Tattoos and the Law: Licenses, Age Limits, Safety

So your teenager wants to get a tattoo. As a parent you probably have a strong opinion about whether your teen or young adult child should be indulging in permanent body art. Before you have the big talk however, it’s best to arm yourself with the facts. Talking to your child about tattoos, piercings and other forms of body modification will be much more productive if you know the fundamentals of tattoo law. It will also help if you’re familiar with some of the basic safety and medical issues associated with body art. The following is an overview of a few of the issues that are likely to come up when talking to your teen:

*   Age restrictions: First things first: There’s no Federal law that sets age limits on tattooing. Age restrictions are set by the state and most states forbid the tattooing of minor children under the age of 18. Check the tattooing laws for whatever state you live in. Age restrictions fall into two major categories: 1) simple age cutoff (the law forbids tattoos to any minor under a certain age) and, 2) parental consent laws (minors are allowed to be tattooed with a parents approval, usually a form that must be filled out and signed by the parent). State laws regarding tattooing often, but not always, cover other forms of body art as well such as piercings. Again, check the laws of the state where you live.

learn about tattoos *   Licensing: Tattoo artists are licensed and regulated by state law. Usually (but again, not always) tattoo parlors and facilities are regulated by the state Department of Public Health. Log on to your state’s Department of Health website and generally you can check out the licensing requirements for tattoo practitioners. If your child has an artist or a particular parlor in mind, check to see if the facility and its practitioners have current state licenses.

*   Tattooing Risks: There are medical and health risks associated with tattooing. Some of the major risks include infection; blood borne diseases such as hepatitis; allergic reactions (often to the inks or metals used in piercing and tattooing), bleeding, swelling and scarring. Certain medical conditions such as diabetes or immune system disorders might make tattooing even more dangerous. Talk to your teen seriously about these risks. Often state health department provide free materials online and in print that describe the risks of tattooing and body art. Get some written material as back up before your talk to your child.
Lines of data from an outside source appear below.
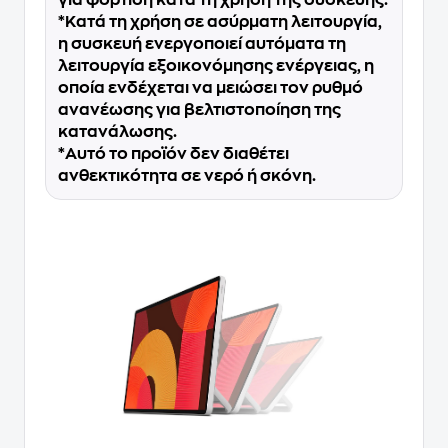
*Κατά τη χρήση σε ασύρματη λειτουργία,
η συσκευή ενεργοποιεί αυτόματα τη
λειτουργία εξοικονόμησης ενέργειας, η
οποία ενδέχεται να μειώσει τον ρυθμό
ανανέωσης για βελτιστοποίηση της
κατανάλωσης.
*Αυτό το προϊόν δεν διαθέτει
ανθεκτικότητα σε νερό ή σκόνη.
*   Tattooing Safety: If a tattoo artist is licensed you can assume that he is aware of, and observes, safety precautions, but you should be vigilant nonetheless. Before undergoing any procedures, visit the tattoo facility with your child and watch the artist at work. Does he do the following: wash his hands and use gloves, use sterile, disposable instruments, have a clean work surface, wash the area to be tattooed, talks to his clients about aftercare?
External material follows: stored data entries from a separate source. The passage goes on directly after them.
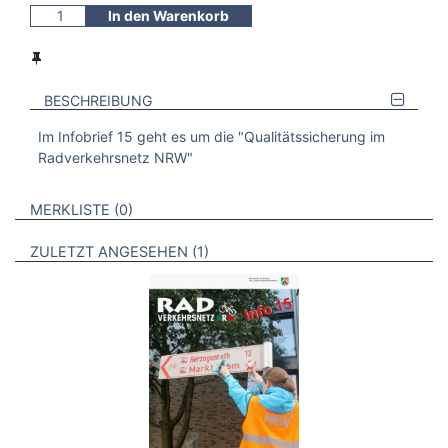
In den Warenkorb
BESCHREIBUNG
Im Infobrief 15 geht es um die "Qualitätssicherung im
Radverkehrsnetz NRW"
VERWEISE AUF VERMERKTE- ODER ZULETZT ANGESEHENE
BROSCHÜREN
MERKLISTE
0
BROSCHÜREN
ZULETZT ANGESEHEN
1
*   The long-term: Tattoos are forever – really. Teenagers and young adults often have a hard time picturing themselves as older adults, let alone old. Whatever art they choose to immortalize on their bodies they need to understand that it’s going to be with them at now and forever. Help your teenager visualize what the tattoo will look like on wrinkled skin by searching for images that show elderly people and their tattoos—it’s guaranteed to be an eye opener.

The argument that somehow all tattoos are ‘bad’ generally won’t work with teens. There are literally millions of people who consider tattooing a form of body art (there are many beautiful tattoos that absolutely qualify as ‘art’). If you are dead set against tattoos, a better argument is that although a good tattoo is art, a bad tattoo is a regret for life. There is even a reality TV show currently on television about the horrors of an ugly, poorly done tattoo. Be aware that the idea which says only ‘certain kinds of people’ get tattoos is not really valid today. A little research will show all kinds of people get tattoos. Still, getting a tattoo is a serious issue that deserves a serious discussion, especially between parents and teens.

*   Removal: Lastly, before taking the plunge, your kid needs to know just how difficult and expensive the tattoo removal process is. Unlike a new pair of shoes, a tattoo can’t be returned when you get sick of it or outgrow it. Do some research with your child about laser tattoo removal and make sure that the she knows what "permanent" really means. Again research and look over pictures of laser removals (they sometimes leave scars) and check out pricing.

Even if your child is over or under the age of consent to get a tattoo, make the argument with him/her that more information is always better. Talk to your teen about tattooing early and often. Providing as much information as possible in a practical and unemotional way can help dispel the romance and mystique of tattooing. Bringing to the discussion all the information you can will help you and your child make the best decisions possible.

If you find yourself on the loosing end of a debate about your son or daughter getting a tattoo, or have no legal means to prevent it, have a discussion about the type of tattoo and present the positives of getting a small, subtle tattoo in a location that this not visible when wearing most clothes. If your teen has aspirations of working in the professional field of any sort, you may also mention that many employers (rightly or wrongly) have a prejudices and/or misconceptions about people who have tattoos.

Tattoos, body art, piercings can be a bewildering topic for parents. This article is a brief overview of the basic legal, health and safety facts about body decoration. Starting a discussion about tattoos with your teen before they bring up the topic can give a parent an edge in getting ahead of the issue. Parents might also find it helpful to do research on tattoos as body art as well as the health and legal issues involved. A well rounded conversation on the topic can be of help to all concerned.